In the case of drugs, we've seen this many times over. Ordinary people often avoid drugs because they don't want to get in trouble with the law. The professional criminals are a totally different story, and law enforcement has never managed to keep committed drug runners from plying their trade. 

Similarly, it's easy for police to target ordinary law-abiding people when it comes to gun prohibition. These people are unlikely to buy or sell guns on the black market or employ connections with illegal gun runners to get the guns they want. Thus, it's a safe bet that new gun prohibitions will disarm peaceful people, but it's not at all a safe bet that violent felons will be equally disarmed. 

Confronting depraved and violent criminals requires real work and real danger. Enforcing laws against those people ultimately requires "a good guy with a gun." When it comes to government police, however, we've seen at Uvalde and Parkland the quality of work we should expect.
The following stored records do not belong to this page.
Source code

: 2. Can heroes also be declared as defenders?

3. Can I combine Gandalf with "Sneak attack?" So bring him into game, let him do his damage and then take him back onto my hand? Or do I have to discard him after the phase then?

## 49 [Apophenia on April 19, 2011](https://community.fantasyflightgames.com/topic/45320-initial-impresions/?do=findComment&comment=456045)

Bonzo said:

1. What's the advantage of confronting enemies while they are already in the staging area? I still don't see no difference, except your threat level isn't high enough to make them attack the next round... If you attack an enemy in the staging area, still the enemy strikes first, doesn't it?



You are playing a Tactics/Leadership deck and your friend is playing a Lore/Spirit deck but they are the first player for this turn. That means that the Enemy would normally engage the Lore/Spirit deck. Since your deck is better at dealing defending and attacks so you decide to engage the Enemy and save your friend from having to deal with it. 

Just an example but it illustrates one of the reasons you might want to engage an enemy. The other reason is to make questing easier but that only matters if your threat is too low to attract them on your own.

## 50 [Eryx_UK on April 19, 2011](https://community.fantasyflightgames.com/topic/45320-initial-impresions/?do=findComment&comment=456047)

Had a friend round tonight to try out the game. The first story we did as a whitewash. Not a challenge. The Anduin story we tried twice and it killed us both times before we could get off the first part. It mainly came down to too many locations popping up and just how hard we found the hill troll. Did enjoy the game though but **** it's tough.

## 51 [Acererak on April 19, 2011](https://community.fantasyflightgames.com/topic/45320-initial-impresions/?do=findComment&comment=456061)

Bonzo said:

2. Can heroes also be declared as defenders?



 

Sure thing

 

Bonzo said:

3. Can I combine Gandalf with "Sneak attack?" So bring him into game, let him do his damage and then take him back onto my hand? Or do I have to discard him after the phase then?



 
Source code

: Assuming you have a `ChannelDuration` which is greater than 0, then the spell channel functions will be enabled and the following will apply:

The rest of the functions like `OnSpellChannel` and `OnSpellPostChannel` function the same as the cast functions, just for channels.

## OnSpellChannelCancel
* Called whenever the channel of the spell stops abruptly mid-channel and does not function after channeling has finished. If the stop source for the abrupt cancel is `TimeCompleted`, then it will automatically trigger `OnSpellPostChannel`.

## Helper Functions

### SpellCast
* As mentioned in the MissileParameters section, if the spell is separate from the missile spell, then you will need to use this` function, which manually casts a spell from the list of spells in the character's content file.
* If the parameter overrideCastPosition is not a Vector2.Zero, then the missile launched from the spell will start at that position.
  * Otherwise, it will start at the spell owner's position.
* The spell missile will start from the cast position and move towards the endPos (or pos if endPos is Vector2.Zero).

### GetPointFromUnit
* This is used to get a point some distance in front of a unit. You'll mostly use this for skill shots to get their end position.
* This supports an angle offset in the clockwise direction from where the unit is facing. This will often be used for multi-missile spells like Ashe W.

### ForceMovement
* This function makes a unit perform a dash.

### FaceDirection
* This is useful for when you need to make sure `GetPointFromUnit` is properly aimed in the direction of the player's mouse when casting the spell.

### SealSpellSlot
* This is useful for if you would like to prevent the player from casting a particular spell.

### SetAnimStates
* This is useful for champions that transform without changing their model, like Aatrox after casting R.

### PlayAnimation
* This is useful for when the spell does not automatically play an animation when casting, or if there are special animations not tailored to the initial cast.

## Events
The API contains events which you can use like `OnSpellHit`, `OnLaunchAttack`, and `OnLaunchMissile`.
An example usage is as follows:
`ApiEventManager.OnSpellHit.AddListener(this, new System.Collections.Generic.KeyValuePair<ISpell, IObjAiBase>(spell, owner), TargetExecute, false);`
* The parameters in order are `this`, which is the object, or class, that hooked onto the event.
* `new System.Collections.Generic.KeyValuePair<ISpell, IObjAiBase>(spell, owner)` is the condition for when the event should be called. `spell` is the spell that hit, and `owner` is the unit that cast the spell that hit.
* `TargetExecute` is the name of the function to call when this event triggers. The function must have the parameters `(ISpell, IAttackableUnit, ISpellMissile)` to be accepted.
We've seen that when it comes to doing dangerous work, police are often uninterested.

Gun control advocates are now highlighting police inaction when it comes to shootings like Uvalde. They think it helps their case. Yet the same people continue to cling to the unwarranted notion that police would be competent enforcers of gun laws. The fact is we have every reason to assume police will often be unreliable in both cases.

The Right to Bear Arms Is Rooted in Opposition to Regime Power

It's always an odd mix when advocates of the right to self-defense also profess to enthusiastically support government police. Historically, the philosophy behind private gun ownership has been a philosophy of strong skepticism toward a government's ability or inclination to "keep us safe." 

Certainly, in the late eighteenth century and throughout the nineteenth century, legal protections of gun ownership were rooted in the assumption that the governments' "public safety" personnel were inadequate to the keep the peace or provide safety. Local police forces were viewed as corrupt and as partisan hacks who served only elected officials and party machines. Professional military personnel were viewed as people who were too lazy to make a living through honest work. There was fear that granting greater military or policing power to the state would result in abuse of that power. 

This is why Americans before the twentieth century relied largely on private security and decentralized militias.

Much of the debate revolved around the balance between private coercive power and the state's coercive power. It was understood that granting more of this power to government personnel necessarily decreased the relative strength of the private citizens. That is, if the police are better funded and better armed than private citizens, this puts the private citizen at a disadvantage.

The state, after all, is fundamentally built on the idea of securing a monopoly on the means of coercion. The more power is given to the police, the more complete this monopoly becomes.

Gun Control Means More Relative Power for Felons and for the Regime

Out of fear of private sector criminals, ordinary law-abiding people have repeatedly granted a stronger and stronger monopoly on coercion to governments over time. Police budgets are now immense. Law enforcement agencies are flush with cash and fond of buying military-style equipment for use against the public. Adopting new gun control measures would further tip the balance toward greater government monopolies on coercion. But given what we've seen from police in Uvalde, we have no reason to believe this ever-increasing enhancement of the state's power would actually translate into more public safety.

Nevertheless, in the wake of the Uvalde massacre, National Rifle Association chief Wayne LaPierre was still beating the same old, tired drum, claiming—contrary to all the evidence—that the nation's police departments need even more tax money. It's not surprising that this is the only "idea" they have to offer. When one's alleged commitment to private gun ownership is bundled with unqualified support for government police, it's impossible to argue the obvious: that private self defense is essential because the government has repeatedly shown it has little interest in providing public safety.